不安が起きるとき、そこには必ず、対象についての無知がある。老いるとはどういうことかをよく知らないから、老いの恐ろしさが水増しされるのだ。
身体と脳が老いていくときのメカニズム、身体と脳のエイジングを防ぐ方法、老いにどうやって向き合っていくかという”心構え”。本書は、おおまかにこれら3つのテーマで構成されている。
なかでも衝撃だったのが、「老化に対して恐怖感を抱いている人ほど、老化しやすい」という事実である。
大変皮肉なことに、歳をとることを恐れる人、つまり、老化に対してネガティブなステレオタイプを持つ人ほど、老いやすいというデータがあるそうだ。
ここで、長寿の鍵となる”テロメア”について少し説明しておきたい。私たちの染色体は、二重らせん構造をした遺伝子が寄り合わさってできている。染色体がほどけないように、その末端を留めているのが、テロメアである。このテロメアの長さが、老化のバロメーターとなることがわかっている。

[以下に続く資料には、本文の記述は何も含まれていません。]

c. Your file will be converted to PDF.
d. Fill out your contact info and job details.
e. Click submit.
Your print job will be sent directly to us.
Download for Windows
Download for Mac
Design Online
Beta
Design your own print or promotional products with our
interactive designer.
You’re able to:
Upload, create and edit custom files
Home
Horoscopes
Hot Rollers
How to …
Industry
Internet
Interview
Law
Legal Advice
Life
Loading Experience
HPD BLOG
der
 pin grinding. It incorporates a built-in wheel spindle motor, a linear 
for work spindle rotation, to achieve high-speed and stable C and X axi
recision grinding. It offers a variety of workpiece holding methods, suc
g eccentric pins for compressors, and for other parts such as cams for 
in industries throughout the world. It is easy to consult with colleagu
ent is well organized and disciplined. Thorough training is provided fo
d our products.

そして、ストレスはテロメアをぐっと縮める。いつも「若返りたい、若返りたい」とばかり思っている人は、人生に対する満足度が低く、不幸になりやすい。老いの恐怖にとらわれ続けることは、その人の幸せを損ない、ひいてはテロメアや寿命も短縮させかねないということなのだ。
だからといって著者は、若さを保つ努力を否定しているわけではない。純粋に自分の好奇心やワクワク感に動かされてそれらの行動をとるのが理想だ。それが人生の波を受け入れて、それをサーファーのように乗りこなすということである。
そもそも、私たちは「事実」と「解釈」を混同しがちである。「人はいずれ死ぬ」というのは真実であるが、「人が老いることは醜い」というのは、人間の解釈でしかない。これが強化された結果がステレオタイプである。まず注意が必要なのは、ステレオタイプの大部分は、自分のいる社会や育った文化、家族や友人、教育などに根ざしているということである。
事実として、老化にはポジティブな面がある。なぜその点に気づけないかといえば、ほとんどの人は老化を「身体の現象」としてしか捉えていないからだ。
死ぬまで「内面の老い」の価値に気付かないままの人もいる。30代、ひょっとしたら20代のうちからもっと内面に目を向けられるようになれば、現代人の「歳の取り方」は大きく変わるはずだと著者は言う。
われわれはあるとき外見の加齢変化に気づかされるわけだが、これは一種の知らせ、「内面の成長へと重心を移しなさい」というシグナルなのである。
評者もまた、老化に対する恐怖感から本書を手に取った。アンチエイジングのための具体的な方法を期待していた。もちろん、すぐに実践できる運動や食事法も詳しく書かれている。だが、それよりも根本的な、老化に対するマイナスイメージや考え方に気付き、意識し、それを変えていくというのは、衝撃的であり、思わぬ収穫となった。
老化に対するネガティブイメージを覆してくれる、人生に対して前向きになれる一冊である。